Abstract
Diffusion Language Models (DLMs) offer a promising alternative for language modeling by enabling parallel decoding through iterative refinement. However, most DLMs rely on hard binary masking and discrete token assignments, which hinder the revision of early decisions and underutilize intermediate probabilistic representations. In this paper, we propose EvoToken-DLM, a novel diffusion-based language modeling approach that replaces hard binary masks with evolving soft token distributions. EvoToken-DLM enables a progressive transition from masked states to discrete outputs, supporting revisable decoding. To effectively support this evolution, we introduce continuous trajectory supervision, which aligns training objectives with iterative probabilistic updates. Extensive experiments across multiple benchmarks show that EvoToken-DLM consistently achieves superior performance, outperforming strong diffusion-based and masked DLM baselines.
Motivation
Most MDLMs rely on hard binary masking with discrete token assignments. Once a token is decoded, it is treated as final and excluded from further refinement, resulting in an abrupt transition from uncertainty to determinism. This irreversibility limits the model's ability to revise early decisions and undermines the iterative refinement paradigm of diffusion-based language modeling. In addition, although MDLMs compute token distributions for all positions at each refinement step, only a small subset of positions are updated, while the remaining probabilistic information is discarded.
Methodology
Progressive Inference with EvoToken-DLM
We formally define the progressive inference procedure of EvoToken-DLM as follows. Given a prompt P, the objective is to generate a response of length N. The output is partitioned into M = N/B discrete blocks, each of size B. The sequence X is constructed by concatenating the prompt P with N tokens, denoted as X = (P, x1, x2, ..., xN), where each token xi is characterized by a pair (ei, zi), comprising continuous embeddings ei and a token state zi. Initially, all target positions are initialized as mask tokens, where zi = [MASK] for all i ∈ {1, ..., N}, and the corresponding embedding sequence is represented as E = (eP, e<mask>1, ..., e<mask>N). During the evolution process, each token xi transitions through a state space consisting of four distinct stages: $$ \texttt{[MASK]},\ \mathrm{Soft}([\texttt{MASK}] \cup \mathcal{V}),\ \mathrm{Soft}(\mathcal{V}),\ \texttt{[Decode]}, $$ where \(\mathcal{V}\) is the vocabulary.

• What you need to do: Carry on the EvoToken-DLM write-up, starting right after its last sentence.

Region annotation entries
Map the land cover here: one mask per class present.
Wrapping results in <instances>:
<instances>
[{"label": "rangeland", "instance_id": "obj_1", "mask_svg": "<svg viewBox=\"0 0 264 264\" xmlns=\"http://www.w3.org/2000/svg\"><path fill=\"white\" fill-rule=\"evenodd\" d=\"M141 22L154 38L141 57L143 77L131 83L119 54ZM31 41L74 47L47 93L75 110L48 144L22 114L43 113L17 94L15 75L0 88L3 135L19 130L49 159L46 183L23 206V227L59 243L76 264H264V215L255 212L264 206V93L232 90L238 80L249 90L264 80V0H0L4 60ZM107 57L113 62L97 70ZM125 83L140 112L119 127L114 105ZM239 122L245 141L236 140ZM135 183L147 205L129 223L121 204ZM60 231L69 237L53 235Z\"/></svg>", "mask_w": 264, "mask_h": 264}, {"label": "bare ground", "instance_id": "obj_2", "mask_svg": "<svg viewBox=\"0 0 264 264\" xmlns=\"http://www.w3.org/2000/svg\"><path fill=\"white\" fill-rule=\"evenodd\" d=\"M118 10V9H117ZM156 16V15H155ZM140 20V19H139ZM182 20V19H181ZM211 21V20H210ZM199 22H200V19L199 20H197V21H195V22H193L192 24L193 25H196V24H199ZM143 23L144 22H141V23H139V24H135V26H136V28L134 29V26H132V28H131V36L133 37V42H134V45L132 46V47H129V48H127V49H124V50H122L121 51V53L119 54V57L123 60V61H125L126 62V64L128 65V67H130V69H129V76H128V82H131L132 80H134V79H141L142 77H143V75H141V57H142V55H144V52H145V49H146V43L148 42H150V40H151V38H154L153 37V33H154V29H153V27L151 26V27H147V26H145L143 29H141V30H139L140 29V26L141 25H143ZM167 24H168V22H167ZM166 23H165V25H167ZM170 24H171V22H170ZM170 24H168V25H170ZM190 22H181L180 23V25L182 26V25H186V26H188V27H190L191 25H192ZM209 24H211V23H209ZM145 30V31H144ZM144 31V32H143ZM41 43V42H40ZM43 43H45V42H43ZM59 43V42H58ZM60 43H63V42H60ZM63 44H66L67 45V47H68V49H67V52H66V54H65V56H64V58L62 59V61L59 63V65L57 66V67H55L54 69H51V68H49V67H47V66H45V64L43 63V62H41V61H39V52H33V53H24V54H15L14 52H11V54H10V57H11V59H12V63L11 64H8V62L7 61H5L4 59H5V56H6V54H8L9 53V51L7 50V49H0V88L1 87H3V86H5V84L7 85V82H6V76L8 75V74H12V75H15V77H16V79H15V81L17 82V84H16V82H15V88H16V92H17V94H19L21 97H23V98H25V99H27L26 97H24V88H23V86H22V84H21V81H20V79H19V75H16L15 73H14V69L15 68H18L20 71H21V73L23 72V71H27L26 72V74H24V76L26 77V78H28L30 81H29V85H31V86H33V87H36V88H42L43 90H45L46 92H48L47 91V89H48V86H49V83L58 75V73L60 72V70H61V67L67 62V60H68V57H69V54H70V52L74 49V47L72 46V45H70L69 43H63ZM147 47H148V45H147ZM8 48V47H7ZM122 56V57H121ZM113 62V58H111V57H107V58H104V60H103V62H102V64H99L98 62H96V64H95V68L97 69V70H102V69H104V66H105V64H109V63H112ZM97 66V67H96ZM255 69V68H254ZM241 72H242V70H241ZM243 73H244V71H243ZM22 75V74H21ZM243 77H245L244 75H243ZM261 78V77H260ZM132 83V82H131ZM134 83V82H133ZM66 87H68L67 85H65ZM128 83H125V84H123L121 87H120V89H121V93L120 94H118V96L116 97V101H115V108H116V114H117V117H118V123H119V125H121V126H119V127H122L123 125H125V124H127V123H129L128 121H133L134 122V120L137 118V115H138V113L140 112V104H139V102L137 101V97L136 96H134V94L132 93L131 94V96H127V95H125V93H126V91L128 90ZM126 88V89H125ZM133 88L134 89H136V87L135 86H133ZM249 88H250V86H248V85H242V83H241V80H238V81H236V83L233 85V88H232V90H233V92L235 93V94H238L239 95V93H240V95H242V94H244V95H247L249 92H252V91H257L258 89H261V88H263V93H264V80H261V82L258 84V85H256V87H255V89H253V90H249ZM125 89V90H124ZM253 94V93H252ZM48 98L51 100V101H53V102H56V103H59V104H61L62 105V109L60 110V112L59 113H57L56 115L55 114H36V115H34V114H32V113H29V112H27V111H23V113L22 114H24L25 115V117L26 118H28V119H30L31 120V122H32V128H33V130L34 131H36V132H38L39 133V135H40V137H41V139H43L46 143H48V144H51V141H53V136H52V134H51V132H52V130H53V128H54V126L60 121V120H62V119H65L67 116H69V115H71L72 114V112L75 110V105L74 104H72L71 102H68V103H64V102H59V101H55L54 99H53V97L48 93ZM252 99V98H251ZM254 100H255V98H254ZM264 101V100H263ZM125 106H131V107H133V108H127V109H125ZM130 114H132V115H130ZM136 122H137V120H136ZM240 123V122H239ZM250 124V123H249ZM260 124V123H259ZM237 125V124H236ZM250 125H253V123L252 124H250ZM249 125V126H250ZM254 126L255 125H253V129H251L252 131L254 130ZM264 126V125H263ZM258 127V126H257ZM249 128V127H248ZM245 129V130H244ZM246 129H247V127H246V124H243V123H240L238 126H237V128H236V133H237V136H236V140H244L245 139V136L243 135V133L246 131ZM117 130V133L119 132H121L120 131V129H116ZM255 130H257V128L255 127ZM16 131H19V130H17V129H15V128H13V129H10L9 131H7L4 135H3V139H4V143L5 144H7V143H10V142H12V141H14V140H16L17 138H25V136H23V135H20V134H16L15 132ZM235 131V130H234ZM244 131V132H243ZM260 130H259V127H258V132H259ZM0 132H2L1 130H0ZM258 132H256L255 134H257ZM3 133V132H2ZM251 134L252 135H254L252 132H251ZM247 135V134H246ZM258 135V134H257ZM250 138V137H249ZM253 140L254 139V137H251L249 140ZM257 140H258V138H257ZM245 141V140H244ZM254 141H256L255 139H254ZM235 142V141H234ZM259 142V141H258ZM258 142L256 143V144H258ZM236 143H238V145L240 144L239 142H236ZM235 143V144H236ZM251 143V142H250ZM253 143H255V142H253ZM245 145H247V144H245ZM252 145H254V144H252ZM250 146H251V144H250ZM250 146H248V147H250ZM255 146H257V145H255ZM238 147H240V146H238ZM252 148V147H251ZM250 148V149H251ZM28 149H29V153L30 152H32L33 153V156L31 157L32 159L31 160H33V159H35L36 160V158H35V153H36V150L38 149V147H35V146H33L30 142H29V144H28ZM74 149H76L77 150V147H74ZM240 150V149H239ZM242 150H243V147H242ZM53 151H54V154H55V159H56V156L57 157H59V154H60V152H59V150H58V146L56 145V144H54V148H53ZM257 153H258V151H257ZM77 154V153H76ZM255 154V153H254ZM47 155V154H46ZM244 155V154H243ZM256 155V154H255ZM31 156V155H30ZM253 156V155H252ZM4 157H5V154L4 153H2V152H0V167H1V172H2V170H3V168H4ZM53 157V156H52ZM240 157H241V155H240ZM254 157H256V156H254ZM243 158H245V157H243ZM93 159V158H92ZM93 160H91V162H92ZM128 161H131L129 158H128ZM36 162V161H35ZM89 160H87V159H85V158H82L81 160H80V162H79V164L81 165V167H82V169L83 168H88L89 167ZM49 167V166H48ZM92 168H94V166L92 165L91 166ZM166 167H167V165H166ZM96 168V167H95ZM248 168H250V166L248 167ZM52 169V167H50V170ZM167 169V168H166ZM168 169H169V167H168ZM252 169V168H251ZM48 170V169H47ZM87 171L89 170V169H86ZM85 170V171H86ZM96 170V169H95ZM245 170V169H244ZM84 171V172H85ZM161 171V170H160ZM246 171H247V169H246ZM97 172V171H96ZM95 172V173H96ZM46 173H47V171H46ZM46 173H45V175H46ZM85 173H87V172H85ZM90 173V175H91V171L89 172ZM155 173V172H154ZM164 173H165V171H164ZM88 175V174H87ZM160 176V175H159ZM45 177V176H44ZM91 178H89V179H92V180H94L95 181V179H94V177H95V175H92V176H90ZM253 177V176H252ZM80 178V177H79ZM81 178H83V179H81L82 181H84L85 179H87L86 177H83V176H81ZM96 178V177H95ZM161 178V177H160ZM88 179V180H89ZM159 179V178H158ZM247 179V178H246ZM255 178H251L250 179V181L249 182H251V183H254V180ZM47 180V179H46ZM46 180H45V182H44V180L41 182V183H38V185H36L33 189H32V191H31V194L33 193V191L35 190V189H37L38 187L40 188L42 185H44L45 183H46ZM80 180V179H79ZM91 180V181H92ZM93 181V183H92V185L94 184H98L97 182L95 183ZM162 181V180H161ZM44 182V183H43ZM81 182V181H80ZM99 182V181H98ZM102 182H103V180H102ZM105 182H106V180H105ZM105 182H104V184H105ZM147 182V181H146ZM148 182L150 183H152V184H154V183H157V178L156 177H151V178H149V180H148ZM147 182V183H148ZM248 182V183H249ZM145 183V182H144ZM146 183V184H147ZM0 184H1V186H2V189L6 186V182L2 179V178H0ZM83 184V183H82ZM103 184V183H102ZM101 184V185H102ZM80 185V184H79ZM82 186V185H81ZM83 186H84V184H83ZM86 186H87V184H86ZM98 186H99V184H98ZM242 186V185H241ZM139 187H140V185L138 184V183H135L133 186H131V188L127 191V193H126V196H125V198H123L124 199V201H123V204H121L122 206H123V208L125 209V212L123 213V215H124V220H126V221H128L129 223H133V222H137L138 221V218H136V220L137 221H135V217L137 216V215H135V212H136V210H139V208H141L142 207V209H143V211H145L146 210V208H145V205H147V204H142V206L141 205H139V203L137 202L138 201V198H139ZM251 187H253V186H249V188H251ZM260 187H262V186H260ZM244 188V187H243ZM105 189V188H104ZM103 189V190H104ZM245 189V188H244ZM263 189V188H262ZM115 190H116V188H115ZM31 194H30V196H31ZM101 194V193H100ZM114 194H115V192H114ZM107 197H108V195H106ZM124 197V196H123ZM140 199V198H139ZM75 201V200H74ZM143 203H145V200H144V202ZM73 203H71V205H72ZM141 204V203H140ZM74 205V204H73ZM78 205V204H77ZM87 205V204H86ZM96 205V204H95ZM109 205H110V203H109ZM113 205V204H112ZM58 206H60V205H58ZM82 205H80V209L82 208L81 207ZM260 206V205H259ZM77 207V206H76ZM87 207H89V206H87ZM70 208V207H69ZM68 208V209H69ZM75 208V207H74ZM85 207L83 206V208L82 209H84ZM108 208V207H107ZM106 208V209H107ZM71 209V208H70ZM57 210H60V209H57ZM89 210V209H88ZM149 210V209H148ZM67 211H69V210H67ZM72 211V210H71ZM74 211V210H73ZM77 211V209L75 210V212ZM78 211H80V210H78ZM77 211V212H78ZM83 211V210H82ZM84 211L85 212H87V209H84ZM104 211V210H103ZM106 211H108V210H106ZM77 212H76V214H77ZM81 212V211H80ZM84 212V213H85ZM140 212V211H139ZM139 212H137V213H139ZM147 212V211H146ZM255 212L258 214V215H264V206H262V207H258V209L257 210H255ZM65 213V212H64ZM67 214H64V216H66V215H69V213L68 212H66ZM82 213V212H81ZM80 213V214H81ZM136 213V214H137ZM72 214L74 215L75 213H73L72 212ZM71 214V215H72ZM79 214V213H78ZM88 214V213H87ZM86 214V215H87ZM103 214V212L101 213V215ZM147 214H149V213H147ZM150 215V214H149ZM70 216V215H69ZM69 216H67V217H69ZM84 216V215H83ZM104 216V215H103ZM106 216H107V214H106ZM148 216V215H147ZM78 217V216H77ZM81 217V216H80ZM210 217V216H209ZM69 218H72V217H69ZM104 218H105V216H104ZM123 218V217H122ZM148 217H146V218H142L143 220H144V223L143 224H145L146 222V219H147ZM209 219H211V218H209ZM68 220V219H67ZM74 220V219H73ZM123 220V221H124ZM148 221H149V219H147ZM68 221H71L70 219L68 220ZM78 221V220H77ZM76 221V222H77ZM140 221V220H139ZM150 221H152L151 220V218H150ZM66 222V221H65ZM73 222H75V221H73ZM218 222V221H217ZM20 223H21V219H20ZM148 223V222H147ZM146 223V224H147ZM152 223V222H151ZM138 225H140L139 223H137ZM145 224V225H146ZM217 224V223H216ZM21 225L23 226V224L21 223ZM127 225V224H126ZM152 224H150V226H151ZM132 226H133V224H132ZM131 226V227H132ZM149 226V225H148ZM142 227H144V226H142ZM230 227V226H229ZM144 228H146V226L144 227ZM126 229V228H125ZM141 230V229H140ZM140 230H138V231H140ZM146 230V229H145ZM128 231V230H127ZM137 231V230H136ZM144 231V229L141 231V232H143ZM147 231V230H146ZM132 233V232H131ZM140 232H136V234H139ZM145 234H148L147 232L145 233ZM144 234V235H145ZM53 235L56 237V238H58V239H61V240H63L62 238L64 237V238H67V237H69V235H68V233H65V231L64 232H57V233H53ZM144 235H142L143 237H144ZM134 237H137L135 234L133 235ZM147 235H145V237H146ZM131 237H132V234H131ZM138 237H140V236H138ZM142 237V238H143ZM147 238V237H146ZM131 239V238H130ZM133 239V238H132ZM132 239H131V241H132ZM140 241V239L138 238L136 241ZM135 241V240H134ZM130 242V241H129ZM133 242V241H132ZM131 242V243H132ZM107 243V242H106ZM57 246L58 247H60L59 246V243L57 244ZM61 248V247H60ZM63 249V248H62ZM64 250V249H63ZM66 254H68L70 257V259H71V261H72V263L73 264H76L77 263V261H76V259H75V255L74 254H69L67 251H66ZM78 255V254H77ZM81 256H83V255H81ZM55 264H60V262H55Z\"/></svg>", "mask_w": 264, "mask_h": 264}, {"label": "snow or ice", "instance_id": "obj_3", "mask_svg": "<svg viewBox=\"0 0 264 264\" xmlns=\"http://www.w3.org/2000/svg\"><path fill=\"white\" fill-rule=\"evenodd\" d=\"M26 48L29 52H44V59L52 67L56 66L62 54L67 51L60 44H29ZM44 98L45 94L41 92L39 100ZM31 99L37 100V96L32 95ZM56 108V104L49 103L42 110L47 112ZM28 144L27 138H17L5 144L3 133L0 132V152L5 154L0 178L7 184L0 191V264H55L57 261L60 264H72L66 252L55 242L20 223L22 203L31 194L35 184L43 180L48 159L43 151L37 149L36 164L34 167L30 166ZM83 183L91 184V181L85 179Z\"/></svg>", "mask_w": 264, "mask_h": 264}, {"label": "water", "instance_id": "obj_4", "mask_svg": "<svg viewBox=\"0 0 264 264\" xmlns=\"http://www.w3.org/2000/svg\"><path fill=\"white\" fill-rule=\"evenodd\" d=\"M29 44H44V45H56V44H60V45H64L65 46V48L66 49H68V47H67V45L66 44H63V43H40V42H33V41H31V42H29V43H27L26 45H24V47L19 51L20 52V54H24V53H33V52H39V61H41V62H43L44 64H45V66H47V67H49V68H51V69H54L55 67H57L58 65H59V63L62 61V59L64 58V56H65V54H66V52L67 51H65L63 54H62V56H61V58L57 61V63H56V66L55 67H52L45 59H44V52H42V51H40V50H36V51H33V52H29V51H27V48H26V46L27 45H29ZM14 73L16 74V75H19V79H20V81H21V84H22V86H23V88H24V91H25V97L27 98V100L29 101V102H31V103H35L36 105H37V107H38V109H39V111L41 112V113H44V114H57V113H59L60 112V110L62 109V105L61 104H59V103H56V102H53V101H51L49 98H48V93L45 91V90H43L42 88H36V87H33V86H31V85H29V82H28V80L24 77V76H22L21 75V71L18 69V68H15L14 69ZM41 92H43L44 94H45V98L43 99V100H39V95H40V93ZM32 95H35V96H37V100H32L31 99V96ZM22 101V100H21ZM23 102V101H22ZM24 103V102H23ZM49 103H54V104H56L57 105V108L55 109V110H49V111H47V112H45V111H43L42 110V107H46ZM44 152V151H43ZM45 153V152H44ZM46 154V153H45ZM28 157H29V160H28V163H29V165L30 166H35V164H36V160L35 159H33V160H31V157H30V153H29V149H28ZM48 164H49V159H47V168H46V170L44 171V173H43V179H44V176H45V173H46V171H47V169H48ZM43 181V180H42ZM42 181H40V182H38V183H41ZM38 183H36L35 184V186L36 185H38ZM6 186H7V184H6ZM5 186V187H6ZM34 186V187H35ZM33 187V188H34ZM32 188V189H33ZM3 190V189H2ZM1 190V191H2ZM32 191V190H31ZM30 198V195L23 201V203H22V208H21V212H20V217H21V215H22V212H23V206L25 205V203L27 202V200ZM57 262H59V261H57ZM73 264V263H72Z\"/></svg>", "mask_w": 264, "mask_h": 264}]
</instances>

• Answer to the problem:
Token Prediction. At each inference step, we input embeddings E into the model to obtain a predicted distribution \(\{p_i^c\}_{c=1}^{|\mathcal{V}|}\) over the vocabulary for each position i. We retain the top-K probabilities and renormalize them to obtain \(\{\hat{p}_i^c\}_{c=1}^{K}\), along with their corresponding tokens \(\{\hat{v}_i^c\}_{c=1}^{K} \subseteq \mathcal{V}\). Soft embeddings are then computed as: $$ \begin{aligned} e_i^{\text{dist}} &= \sum_{c=1}^{K} \hat{p}_i^c \cdot e^{\hat{v}_i^c}, \\ e_i^{\text{dist+M}} &= \alpha \, e_i^{<\text{mask}>} + (1-\alpha) \, e_i^{\text{dist}}, \end{aligned} $$ where \(\alpha \in [0,1]\) controls the mixing ratio of the mask embedding.
Embedding Assignment by Token State. For token xi, its newly generated embeddings at the current step is assigned based on its current state: $$ e_i = \begin{cases} e_i^{<\text{mask}>}, & z_i = \texttt{[MASK]} \\ e_i^{\text{dist+M}}, & z_i = \mathrm{Soft}([\texttt{MASK}] \cup \mathcal{V}) \\ e_i^{\text{dist}}, & z_i = \mathrm{Soft}(\mathcal{V}) \\ e^{v_i}, & z_i = \texttt{[Decode]} \end{cases} $$ where vi is selected as the token in the vocabulary with the highest confidence among all historical predictions made after xi enters the \(\mathrm{Soft}(\mathcal{V})\) state.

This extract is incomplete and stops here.